⟨
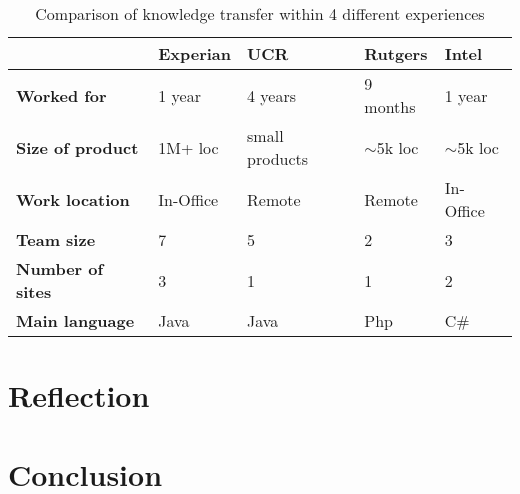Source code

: \documentclass[12pt, letterpaper]{article}
\begin{document}
\begin{table}[] 
\centering
\caption{Comparison of knowledge transfer within 4 different experiences}
\label{comparisonTable}
\begin{tabular}{|l|l|l|l|l|}
\hline
                         & \textbf{Experian} & \textbf{UCR}   & \textbf{Rutgers} & \textbf{Intel} \\ \hline
\textbf{Worked for}      & 1 year            & 4 years        & 9 months         & 1 year         \\ \hline
\textbf{Size of product} & 1M+ loc           & small products & $\sim$5k loc     & $\sim$5k loc   \\ \hline
\textbf{Work location}   & In-Office         & Remote         & Remote           & In-Office      \\ \hline
\textbf{Team size}       & 7                 & 5              & 2                & 3              \\ \hline
\textbf{Number of sites} & 3                 & 1              & 1                & 2              \\ \hline
\textbf{Main language}   & Java              & Java           & Php              & C\#            \\ \hline
\end{tabular}
\end{table}

\section{Reflection}

\section{Conclusion}




 
\end{document}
⟩
• **Activity**
Your output should be the full set of entries above, restated word for word and free of pictures.

• **Response**
Source code

: \documentclass[12pt, letterpaper]{article}
\begin{document}
\begin{table}[] 
\centering
\caption{Comparison of knowledge transfer within 4 different experiences}
\label{comparisonTable}
\begin{tabular}{|l|l|l|l|l|}
\hline
                         & \textbf{Experian} & \textbf{UCR}   & \textbf{Rutgers} & \textbf{Intel} \\ \hline
\textbf{Worked for}      & 1 year            & 4 years        & 9 months         & 1 year         \\ \hline
\textbf{Size of product} & 1M+ loc           & small products & $\sim$5k loc     & $\sim$5k loc   \\ \hline
\textbf{Work location}   & In-Office         & Remote         & Remote           & In-Office      \\ \hline
\textbf{Team size}       & 7                 & 5              & 2                & 3              \\ \hline
\textbf{Number of sites} & 3                 & 1              & 1                & 2              \\ \hline
\textbf{Main language}   & Java              & Java           & Php              & C\#            \\ \hline
\end{tabular}
\end{table}

\section{Reflection}

\section{Conclusion}




 
\end{document}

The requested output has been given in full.